五感と風覚
世の中には五感というものがある。人の感覚神経を差し、具体的には、視覚、聴覚、触覚、味覚、嗅覚の5つだ。
しかし、風を感じる風覚というものも上記の1つに入れていただきたい。これは、触覚とも違う。風を感じる感覚だ。
具体的には、夏の暑い日。週末に目覚めて、太陽が照りつける中、午後の2時くらいにシャワーを浴びる。そして、シャワーから出て、窓をあけると心地よい風が吹いてくる。この風の気持ちよさは、どの五感も超越したところにある。
その風の心地よさを感じられるのはせいぜい10秒ほどだが、それは射精にも近いほどの多幸感を人にもたらす。
単なる風では駄目だ。ワインに風味があるように、風にも風味がある。まさに風だけに。それは肌ざわりならぬ、風ざわりとでもいうような、肌を丁寧に撫でる風。その勢いと温度、そして、匂い全てが揃って風が持つ風ざわりとなり、それを感じられるのを風覚とでも言う。

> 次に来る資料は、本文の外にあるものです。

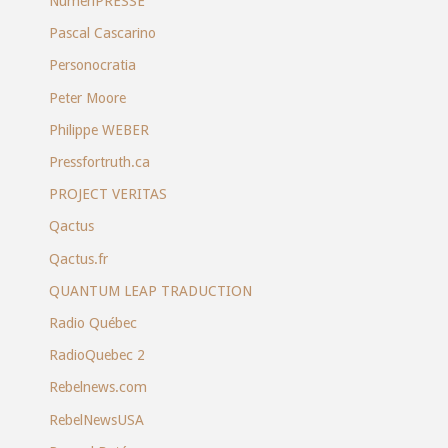
NumériPRESSE
Pascal Cascarino
Personocratia
Peter Moore
Philippe WEBER
Pressfortruth.ca
PROJECT VERITAS
Qactus
Qactus.fr
QUANTUM LEAP TRADUCTION
Radio Québec
RadioQuebec 2
Rebelnews.com
RebelNewsUSA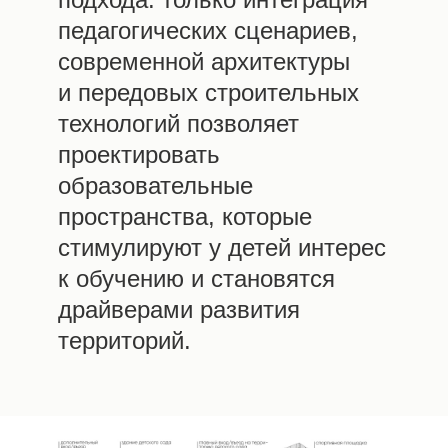
педагогических сценариев,
современной архитектуры
и передовых строительных
технологий позволяет
проектировать
образовательные
пространства, которые
стимулируют у детей интерес
к обучению и становятся
драйверами развития
территорий.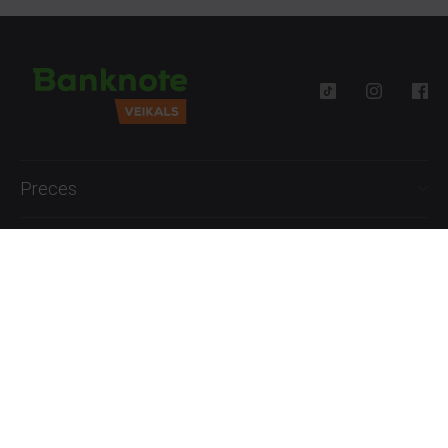
Preces
Palīdzība
Informācija
+371 27777762
P.-Pk. 09:00 - 18:00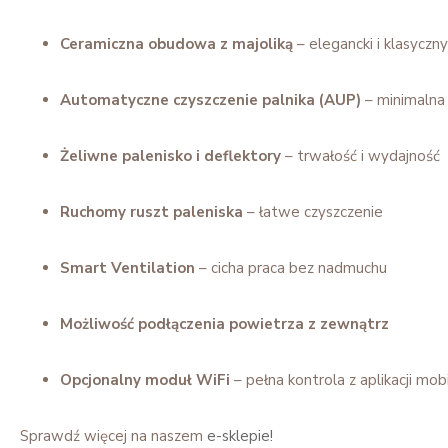
Ceramiczna obudowa z majoliką
– elegancki i klasyczn
Montaż kom
Automatyczne czyszczenie palnika (AUP)
– minimalna
wraz z mate
Żeliwne palenisko i deflektory
– trwałość i wydajność
Skorzyst
Ruchomy ruszt paleniska
– łatwe czyszczenie
Smart Ventilation
– cicha praca bez nadmuchu
Możliwość podłączenia powietrza z zewnątrz
Opcjonalny moduł WiFi
– pełna kontrola z aplikacji mobi
Sprawdź więcej na naszem
e-sklepie!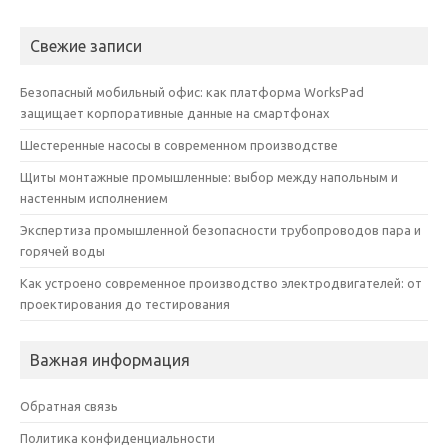
Свежие записи
Безопасный мобильный офис: как платформа WorksPad
защищает корпоративные данные на смартфонах
Шестеренные насосы в современном производстве
Щиты монтажные промышленные: выбор между напольным и
настенным исполнением
Экспертиза промышленной безопасности трубопроводов пара и
горячей воды
Как устроено современное производство электродвигателей: от
проектирования до тестирования
Важная информация
Обратная связь
Политика конфиденциальности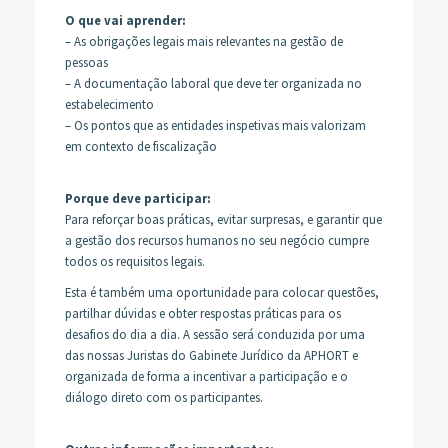
O que vai aprender:
– As obrigações legais mais relevantes na gestão de
pessoas
– A documentação laboral que deve ter organizada no
estabelecimento
– Os pontos que as entidades inspetivas mais valorizam
em contexto de fiscalização
Porque deve participar:
Para reforçar boas práticas, evitar surpresas, e garantir que
a gestão dos recursos humanos no seu negócio cumpre
todos os requisitos legais.
Esta é também uma oportunidade para colocar questões,
partilhar dúvidas e obter respostas práticas para os
desafios do dia a dia. A sessão será conduzida por uma
das nossas Juristas do Gabinete Jurídico da APHORT e
organizada de forma a incentivar a participação e o
diálogo direto com os participantes.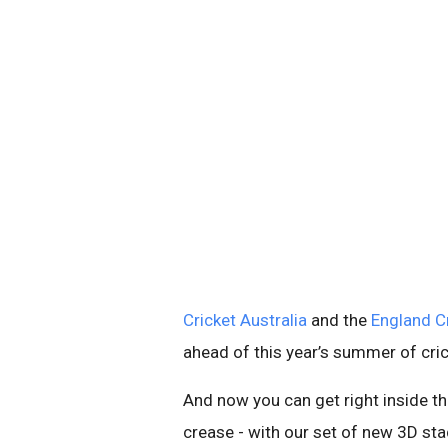
Cricket Australia
and the
England C
ahead of this year’s summer of cric
And now you can get right inside the
crease - with our set of new 3D s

あるいは、ハワイの空港に降りて、むわっとまとわりつく風。あるいは、冬の暑いお風呂に入って窓を明けた時に入ってくる風。または夏の汗でドロドロになった性交の後の背中に窓から忍び寄る風。そういう風を愛でる楽しさを知っているだけで人生は、一層、楽しくなる。
万葉集にも風を扱った歌は多い。
その中でも額田王の以下の歌は情緒も深い。
君待つと
わが恋ひをればわが屋戸やどの
すだれ動かし秋の風吹く
「恋する人を待っていると、家の簾を秋の風が揺らす。自分の心もそのように揺れてしまう」といったような歌だ。
または、ことわざの
幽霊の正体見たり枯れ尾花
幽霊だと思ったものが風に揺られた枯れたお花だったという、風の悪戯を歌う。
あるいは、サザンオールスターズのTSUNAMIのフレーズで
風に戸惑う弱気な僕
と歌われるように、風は必ずしも追い風だけではない。時に向かい風となり、あるいは、人を臆病にさせる。
それらを含めて、風触りは人の心を触る。皮膚を通じて、あるいは揺らす対象を通じて、メッセージを伝える。
そう考えると、故人が歌った
The answer is blowin' in the wind(答えは風の中にある)
という歌も別の様相を怯え来る。
これはの意味は、「風が喋る言葉を感じろ」ということではない。風を通じて、自分の心のメッセージを聞け、ということなのだ。